Re: WARNING: at net/sched/sch_generic.c:219 dev_watchdog+0xfe/0x17e()with tg3 network

From: Roger Heflin
Date: Fri Nov 14 2008 - 23:02:17 EST


Peter Zijlstra wrote:
(netdev CC'ed)

On Tue, 2008-11-11 at 03:48 -0600, Roger Heflin wrote:
I have duplicate this with kernel 2.6.27.2 and 2.6.27.5, no
extra modules, tg3 Gbit networking. I have not yet tested
earlier kernels to see if this has been around for a while.

How do more recent kernels do?

I did not try more recent kernels, more testing seems to indicate
that at the very least it the bug depends on a certain version of
either tg3 and/or firmware to happen, as my second tg3 port does not
have it happen. More about this below.

* [Given data]
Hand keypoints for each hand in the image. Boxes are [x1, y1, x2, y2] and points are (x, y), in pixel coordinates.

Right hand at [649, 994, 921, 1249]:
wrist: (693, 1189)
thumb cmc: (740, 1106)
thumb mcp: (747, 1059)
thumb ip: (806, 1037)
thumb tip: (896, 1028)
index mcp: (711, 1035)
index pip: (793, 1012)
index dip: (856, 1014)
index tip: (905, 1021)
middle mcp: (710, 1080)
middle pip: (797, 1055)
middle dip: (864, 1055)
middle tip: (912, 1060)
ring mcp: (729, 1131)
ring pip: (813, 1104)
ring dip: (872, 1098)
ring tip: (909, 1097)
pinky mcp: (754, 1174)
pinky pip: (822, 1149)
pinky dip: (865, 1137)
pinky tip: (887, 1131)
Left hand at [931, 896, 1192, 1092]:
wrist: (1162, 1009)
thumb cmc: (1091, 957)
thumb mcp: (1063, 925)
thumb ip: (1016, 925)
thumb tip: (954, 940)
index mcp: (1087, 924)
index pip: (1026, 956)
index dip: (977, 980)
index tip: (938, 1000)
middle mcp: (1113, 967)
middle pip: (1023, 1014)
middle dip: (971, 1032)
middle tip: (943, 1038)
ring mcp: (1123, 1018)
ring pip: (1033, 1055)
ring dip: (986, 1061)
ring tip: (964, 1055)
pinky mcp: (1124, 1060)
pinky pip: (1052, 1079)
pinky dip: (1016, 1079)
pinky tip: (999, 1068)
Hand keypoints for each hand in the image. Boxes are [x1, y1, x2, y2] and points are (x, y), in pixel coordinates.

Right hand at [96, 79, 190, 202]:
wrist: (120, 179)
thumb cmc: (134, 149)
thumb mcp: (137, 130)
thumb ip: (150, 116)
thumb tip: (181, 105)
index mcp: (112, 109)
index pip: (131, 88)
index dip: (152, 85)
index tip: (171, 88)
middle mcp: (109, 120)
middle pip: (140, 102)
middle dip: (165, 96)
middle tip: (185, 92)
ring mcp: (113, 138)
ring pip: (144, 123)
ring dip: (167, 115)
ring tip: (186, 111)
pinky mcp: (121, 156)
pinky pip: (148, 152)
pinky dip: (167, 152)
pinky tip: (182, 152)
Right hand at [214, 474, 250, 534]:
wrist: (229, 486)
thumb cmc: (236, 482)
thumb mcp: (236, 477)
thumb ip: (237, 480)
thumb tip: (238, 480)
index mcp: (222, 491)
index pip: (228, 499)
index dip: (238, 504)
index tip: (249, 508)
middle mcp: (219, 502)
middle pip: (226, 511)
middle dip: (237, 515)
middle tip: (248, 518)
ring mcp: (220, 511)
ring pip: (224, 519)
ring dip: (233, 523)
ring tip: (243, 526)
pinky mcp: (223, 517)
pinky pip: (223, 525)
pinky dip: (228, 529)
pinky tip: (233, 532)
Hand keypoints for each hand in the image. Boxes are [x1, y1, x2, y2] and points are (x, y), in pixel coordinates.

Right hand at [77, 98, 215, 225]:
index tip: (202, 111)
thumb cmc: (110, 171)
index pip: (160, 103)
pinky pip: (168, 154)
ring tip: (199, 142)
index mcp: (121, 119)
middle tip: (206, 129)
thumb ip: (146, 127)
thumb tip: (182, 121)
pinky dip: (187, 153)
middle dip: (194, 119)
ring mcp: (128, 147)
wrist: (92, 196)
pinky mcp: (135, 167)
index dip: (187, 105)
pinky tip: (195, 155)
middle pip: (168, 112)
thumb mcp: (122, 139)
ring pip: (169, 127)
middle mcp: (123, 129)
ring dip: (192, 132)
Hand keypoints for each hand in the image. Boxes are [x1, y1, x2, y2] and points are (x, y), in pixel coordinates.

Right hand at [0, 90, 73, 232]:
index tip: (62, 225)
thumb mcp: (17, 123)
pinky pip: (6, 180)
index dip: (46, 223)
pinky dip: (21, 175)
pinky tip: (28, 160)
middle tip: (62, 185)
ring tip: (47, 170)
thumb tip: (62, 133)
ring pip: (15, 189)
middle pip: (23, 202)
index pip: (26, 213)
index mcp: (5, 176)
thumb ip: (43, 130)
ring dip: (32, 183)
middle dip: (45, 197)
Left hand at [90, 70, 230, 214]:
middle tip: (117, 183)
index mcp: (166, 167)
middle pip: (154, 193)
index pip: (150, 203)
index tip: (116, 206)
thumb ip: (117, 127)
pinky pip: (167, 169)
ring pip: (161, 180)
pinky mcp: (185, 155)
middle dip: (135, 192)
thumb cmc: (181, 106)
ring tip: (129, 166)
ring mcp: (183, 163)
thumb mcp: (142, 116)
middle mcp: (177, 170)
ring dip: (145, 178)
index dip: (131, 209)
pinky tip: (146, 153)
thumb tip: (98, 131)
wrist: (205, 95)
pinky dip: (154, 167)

* [What is required] In the tg3 kernel warning thread, on which two kernel versions did Roger Heflin report having duplicated the problem? Rely solely on the text when responding.

* [Output] Kernels 2.6.27.2 and 2.6.27.5.